→ TASK GOAL: Without including any image, retype the records word for word.

→ INPUT DATA:
━━━━━━━━━━

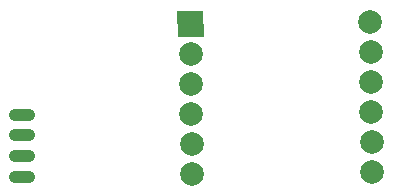
<source format=gbr>
%FSLAX34Y34*%
%MOMM*%
%LNSOLDERMASK_BOTTOM*%
G71*
G01*
%ADD10C,1.000*%
%ADD11C,2.000*%
%LPD*%
G54D10*
X298500Y79500D02*
X310500Y79500D01*
G54D10*
X298500Y62000D02*
X310500Y62000D01*
G54D10*
X298500Y44500D02*
X310500Y44500D01*
G54D10*
X298500Y27000D02*
X310500Y27000D01*
G36*
X457735Y167739D02*
X457927Y145739D01*
X435928Y145547D01*
X435736Y167547D01*
X457735Y167739D01*
G37*
X447053Y131244D02*
G54D11*
D03*
X447275Y105845D02*
G54D11*
D03*
X447497Y80446D02*
G54D11*
D03*
X447718Y55047D02*
G54D11*
D03*
X447940Y29648D02*
G54D11*
D03*
X600334Y30978D02*
G54D11*
D03*
X600112Y56377D02*
G54D11*
D03*
X599891Y81776D02*
G54D11*
D03*
X599669Y107175D02*
G54D11*
D03*
X599448Y132574D02*
G54D11*
D03*
X599226Y157973D02*
G54D11*
D03*
M02*

</source>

━━━━━━━━━━

→ ANSWER SECTION:
<source format=gbr>
%FSLAX34Y34*%
%MOMM*%
%LNSOLDERMASK_BOTTOM*%
G71*
G01*
%ADD10C,1.000*%
%ADD11C,2.000*%
%LPD*%
G54D10*
X298500Y79500D02*
X310500Y79500D01*
G54D10*
X298500Y62000D02*
X310500Y62000D01*
G54D10*
X298500Y44500D02*
X310500Y44500D01*
G54D10*
X298500Y27000D02*
X310500Y27000D01*
G36*
X457735Y167739D02*
X457927Y145739D01*
X435928Y145547D01*
X435736Y167547D01*
X457735Y167739D01*
G37*
X447053Y131244D02*
G54D11*
D03*
X447275Y105845D02*
G54D11*
D03*
X447497Y80446D02*
G54D11*
D03*
X447718Y55047D02*
G54D11*
D03*
X447940Y29648D02*
G54D11*
D03*
X600334Y30978D02*
G54D11*
D03*
X600112Y56377D02*
G54D11*
D03*
X599891Y81776D02*
G54D11*
D03*
X599669Y107175D02*
G54D11*
D03*
X599448Y132574D02*
G54D11*
D03*
X599226Y157973D02*
G54D11*
D03*
M02*

</source>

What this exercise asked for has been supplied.